Bang Iki bersyukur, setelah bisa beradaptasi di tengah badai korona, omzet dari penjualan sayurnya yang berkisar Rp2,5 juta per hari bisa tetap mengalir. Namun, ia tidak lupa memikirkan nasib rekan-rekan pedagang lain yang mungkin tidak seberuntung dia.
Pesan dan Harapan
Hari semakin malam, telepon Bang Iki kembali berdering oleh bunyi notifikasi dari akun WhatsApp miliknya. Pesanan untuk esok hari. Sebelum kami berpisah, Bang Iki menitipkan pesan dan masukan buat masyarakat dan pemerintah Jakarta.
“Yang penting, pesennya sih kita ngikut aja apa yang dipingin pemerintah, pokoknya itu pasti baik buat kita kok.

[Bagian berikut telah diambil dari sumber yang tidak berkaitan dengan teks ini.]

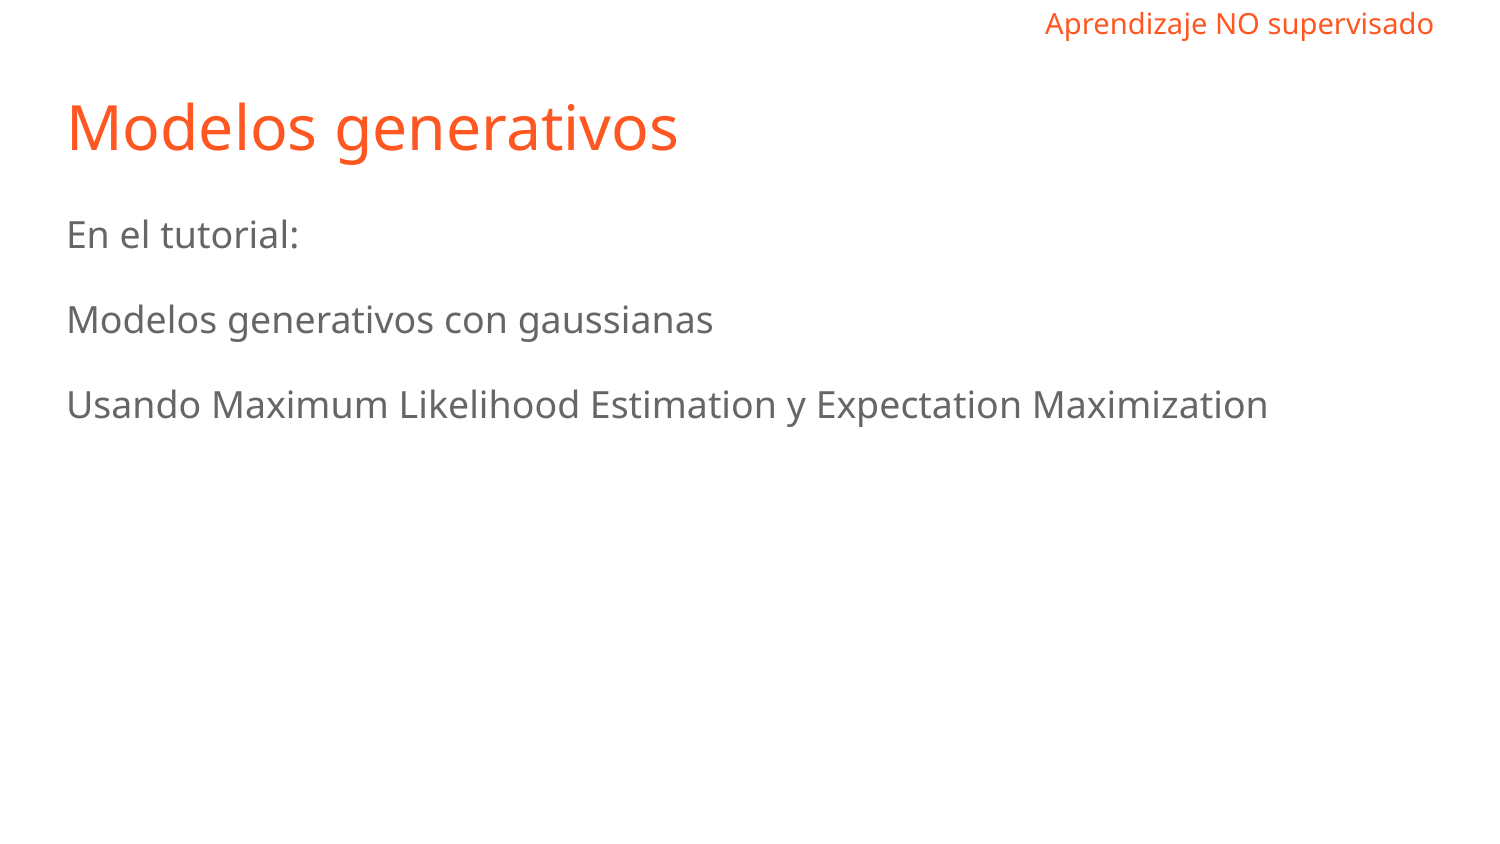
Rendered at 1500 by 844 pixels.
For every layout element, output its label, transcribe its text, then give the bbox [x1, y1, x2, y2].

text_box Modelos generativos [51, 72, 1449, 167]
text_box En el tutorial: Modelos generativos con gaussianas Usando Maximum Likelihood Estimation y Expectation Maximization [51, 189, 1449, 750]
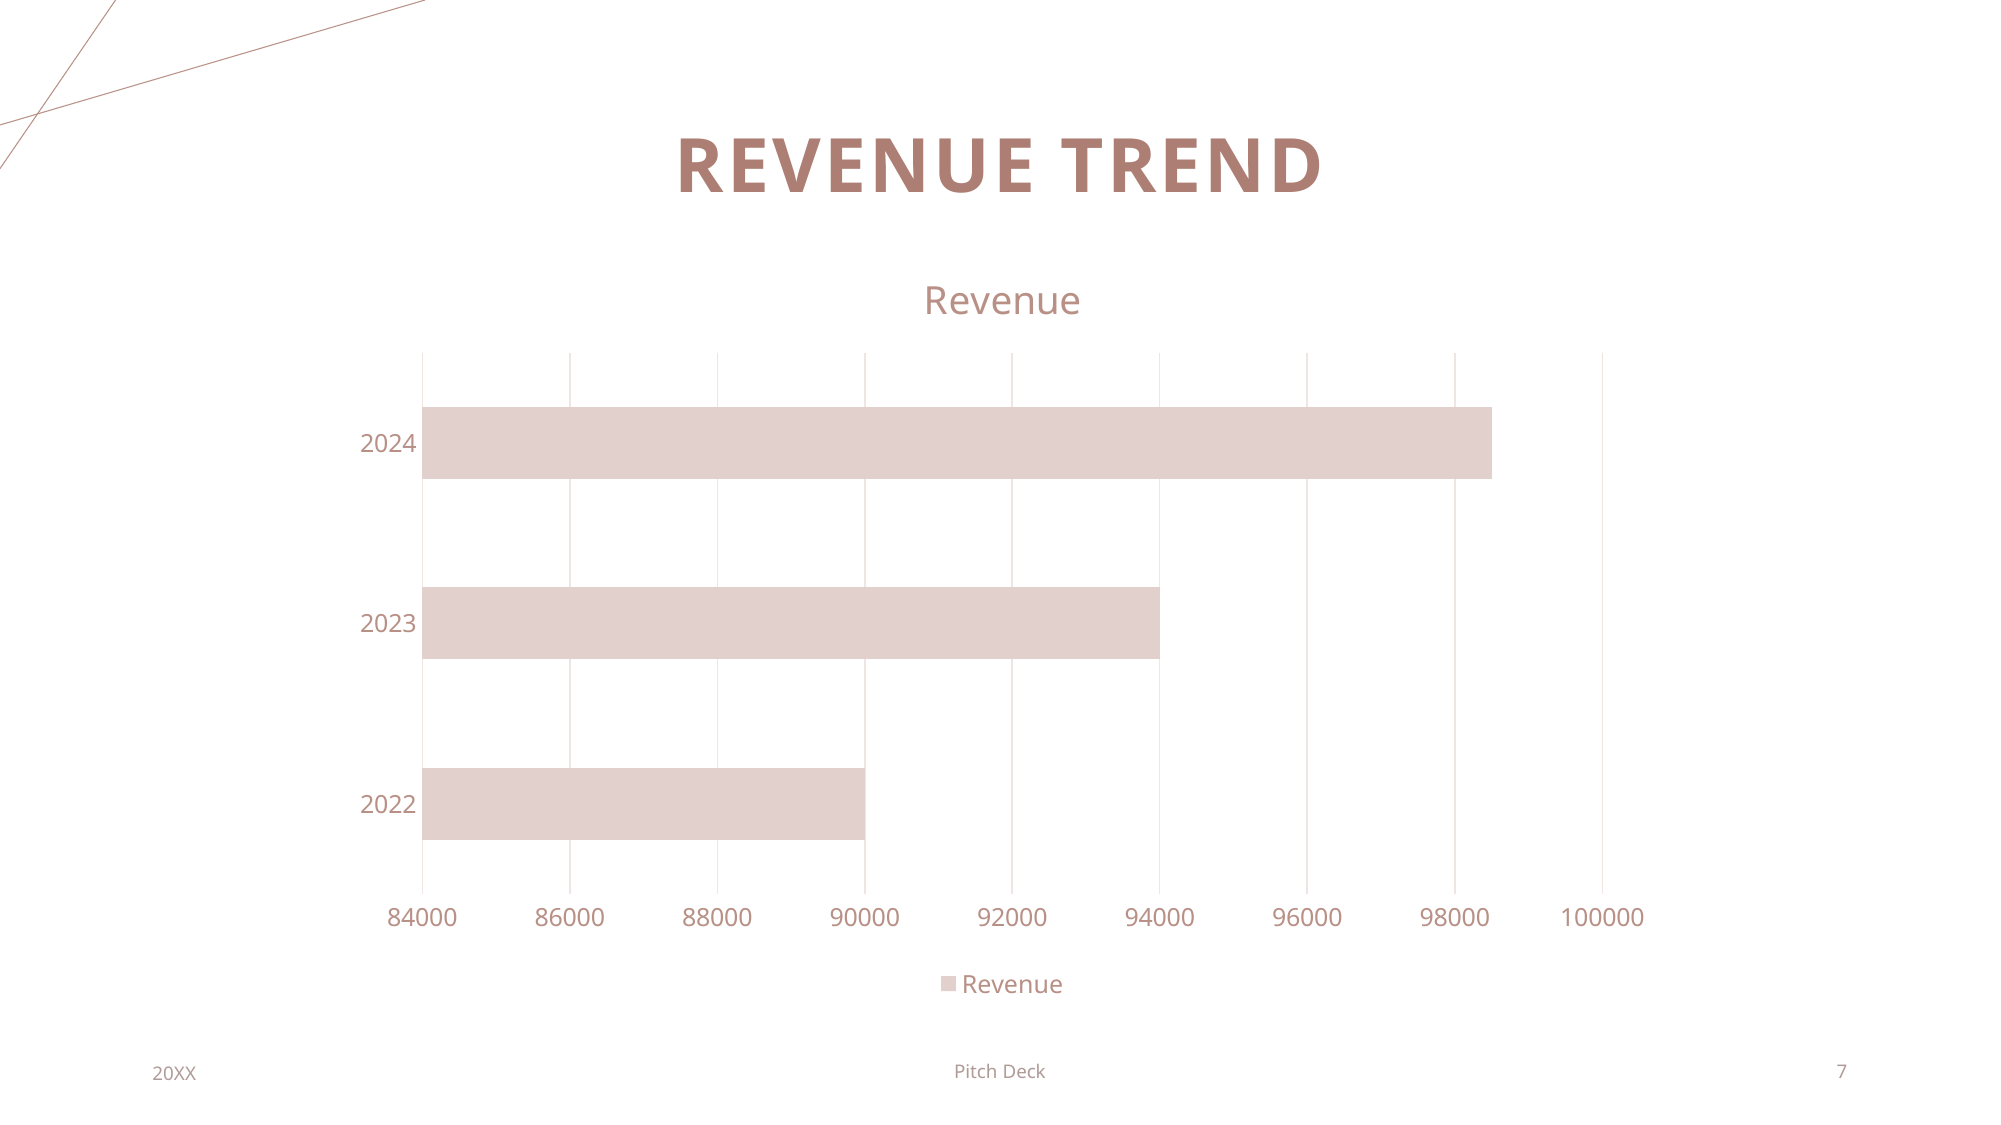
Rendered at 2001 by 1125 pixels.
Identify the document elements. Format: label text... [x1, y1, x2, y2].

Yang penting ya nurut gitu. Namanya juga wabah, pasti suatu saat selesai. Seperti biasa lagi,” ucapnya sambil berharap.
“Buat para pemerintah,lebih memotivasi lagi manusia-manusianya. Yang susah di situ.
“Kebanyakan kalau anak-anak muda sekarang udah mengertilah, anak-anak muda sekarang kan sering-sering buka gadget. Yang agak susah ya orang-orang tua ini. Ya mungkin karena mereka nggak pernah buka HP, terus di televisi juga kurang. Ya mungkin harus diperintahin dari pemerintah langsung ke RT/RW-nya, disosialisasiin lagi.
“Atau mungkin bisa dibikin semacem tim sukses buat sosialisasi lebih. Misalnya keliling satu kelurahan, disosialisasiin ke warga-warga. Karena mungkin mereka akan lebih mengerti kalau ada orang yang ngasih tahu daripada lewat media,” tutupnya.